Another interesting, great review by Brian and this time of Forum pal and not under the radar so far as we're concerned, Smokey Barn.

http://www.brian-coffee-spot.com/2015/10/14/smokey-barn/


----------



## DoubleShot (Apr 23, 2014)

Great write-up. I'm currently on my second of three bags from Smokey Barn. This is the first time I've tried any of their beans.


----------



## Syenitic (Dec 1, 2013)

DoubleShot said:


> Great write-up. I'm currently on my second of three bags from Smokey Barn. This is the first time I've tried any of their beans.

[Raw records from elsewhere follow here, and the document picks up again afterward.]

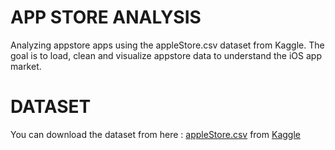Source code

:# APP STORE ANALYSIS
Analyzing appstore apps using the appleStore.csv dataset from Kaggle. The goal is to load, clean and visualize appstore data to understand the iOS app market.

# DATASET
You can download the dataset from here : [appleStore.csv](https://www.kaggle.com/ramamet4/app-store-apple-data-set-10k-apps/download) from [Kaggle](https://www.kaggle.com/)

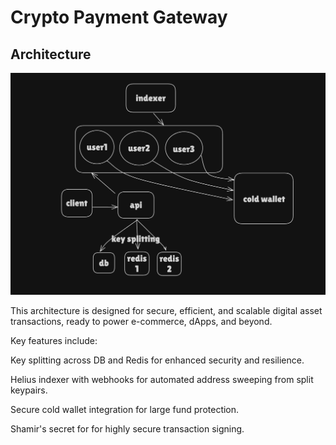 # Crypto Payment Gateway

## Architecture
![alt text](arch.png)

This architecture is designed for secure, efficient, and scalable digital asset transactions, ready to power e-commerce, dApps, and beyond.

Key features include:

Key splitting across DB and Redis for enhanced security and resilience.

Helius indexer with webhooks for automated address sweeping from split keypairs.

Secure cold wallet integration for large fund protection.

Shamir's secret for for highly secure transaction signing.
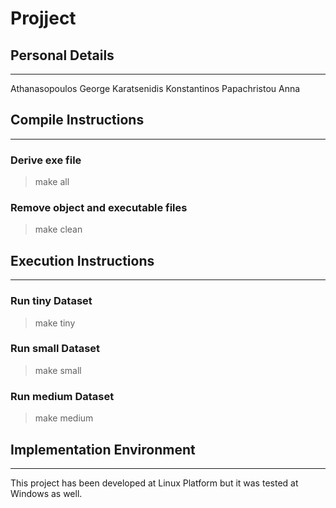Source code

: # Projject

## Personal Details
___________________
Athanasopoulos George
Karatsenidis Konstantinos
Papachristou Anna

## Compile Instructions
_______________________
### Derive exe file
>make all

### Remove object and executable files
>make clean

## Execution Instructions
_________________________
### Run tiny Dataset
>make tiny

### Run small Dataset
>make small

### Run medium Dataset
>make medium

## Implementation Environment
_____________________________
This project has been developed at Linux Platform but it was tested at Windows as well.
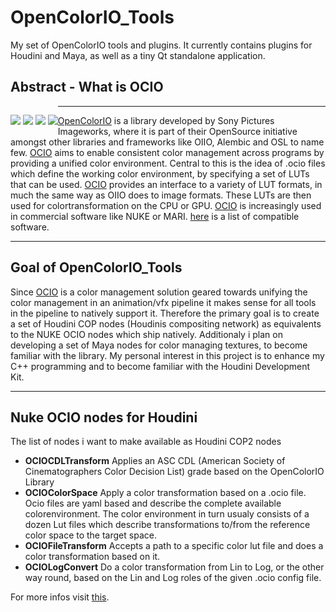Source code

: 
OpenColorIO_Tools
=================

My set of OpenColorIO tools and plugins. It currently contains plugins for Houdini and Maya, as well as a tiny Qt standalone application.

Abstract - What is OCIO
-----------------------

<p style="float: left;">
	<a href="http://www.youtube.com/watch?v=MjsDBI0UOYU"><img src="http://www.kiiia.com/opencolorio/opencolorio.jpg"></a>
	<a href="http://www.youtube.com/watch?v=fxIoVr9fBVU"><img src="http://www.kiiia.com/opencolorio/opencolorio_nuke.jpg"></a>
	<a href="http://www.youtube.com/watch?v=fE5MOpmcQE0"><img src="http://www.kiiia.com/opencolorio/opencolorio_mari.jpg"></a>
	<a href="http://timmwagener.com/ocio.html"><img src="http://www.kiiia.com/opencolorio/opencolorio_houdini.jpg"></a>
</p>

-----------------------

[OpenColorIO](http://opencolorio.org/) is a library developed by Sony Pictures Imageworks, where it is part of their OpenSource initiative amongst other libraries and frameworks like OIIO, Alembic and OSL to name few.
[OCIO](http://opencolorio.org/) aims to enable consistent color management across programs by providing a unified color environment. Central to this is the idea of .ocio files which define the working color environment, by specifying
 a set of LUTs that can be used. [OCIO](http://opencolorio.org/) provides an interface to a variety of LUT formats, in much the same way as OIIO does to image formats. These LUTs are then used for colortransformation on the CPU or GPU.
[OCIO](http://opencolorio.org/) is increasingly used in commercial software like NUKE or MARI. [here](http://opencolorio.org/CompatibleSoftware.html) is a list of compatible software.

-----------------------

Goal of OpenColorIO_Tools
-------------------------

Since [OCIO](http://opencolorio.org/) is a color management solution geared towards unifying the color management in an animation/vfx pipeline it makes sense for all tools in the pipeline to natively support it.
Therefore the primary goal is to create a set of Houdini COP nodes (Houdinis compositing  network) as equivalents to the NUKE OCIO nodes which ship natively.
Additionaly i plan on developing a set of Maya nodes for color managing textures, to become familiar with the library.
My personal interest in this project is to enhance my C++ programming and to become familiar with the Houdini Development Kit.

-----------------------

Nuke OCIO nodes for Houdini
---------------------------

The list of nodes i want to make available as Houdini COP2 nodes

* **OCIOCDLTransform**
	Applies an ASC CDL (American Society of Cinematographers Color Decision List) grade based on the OpenColorIO Library
* **OCIOColorSpace**
	Apply a color transformation based on a .ocio file. Ocio files are yaml based and describe the complete available colorenvironment. The color environment in turn usualy consists of a dozen Lut files which describe transformations to/from the reference color space to the target space.
* **OCIOFileTransform**
	Accepts a path to a specific color lut file and does a color transformation based on it.
* **OCIOLogConvert**
	Do a color transformation from Lin to Log, or the other way round, based on the Lin and Log roles of the given .ocio config file.


For more infos visit [this](http://www.timmwagener.com/ocio.html).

Agreed, I just finished the last of three bags. The Smokey Barn Yirgacheffe Gerbota for me was one of the best coffees I have had, ever - well certainly in the last couple of years. It was also the first time I had purchased from there, and don't think it will be my last.


----------



## DoubleShot (Apr 23, 2014)

That is the exact same one as I was drinking earlier today.

Good choice.


----------



## Chris_on_caffeine (Jul 21, 2012)

Thanks guys. It was an interesting read, though when I read it back, did say to myself a few times "God - why did I say THAT?!".


----------



## DoubleShot (Apr 23, 2014)

If/when in that area, I shall certainly try making a point of visiting your roastery. Espresso bar looks pretty cool.


----------



## jlarkin (Apr 26, 2015)

Yeah the set up inside looks very cool!


----------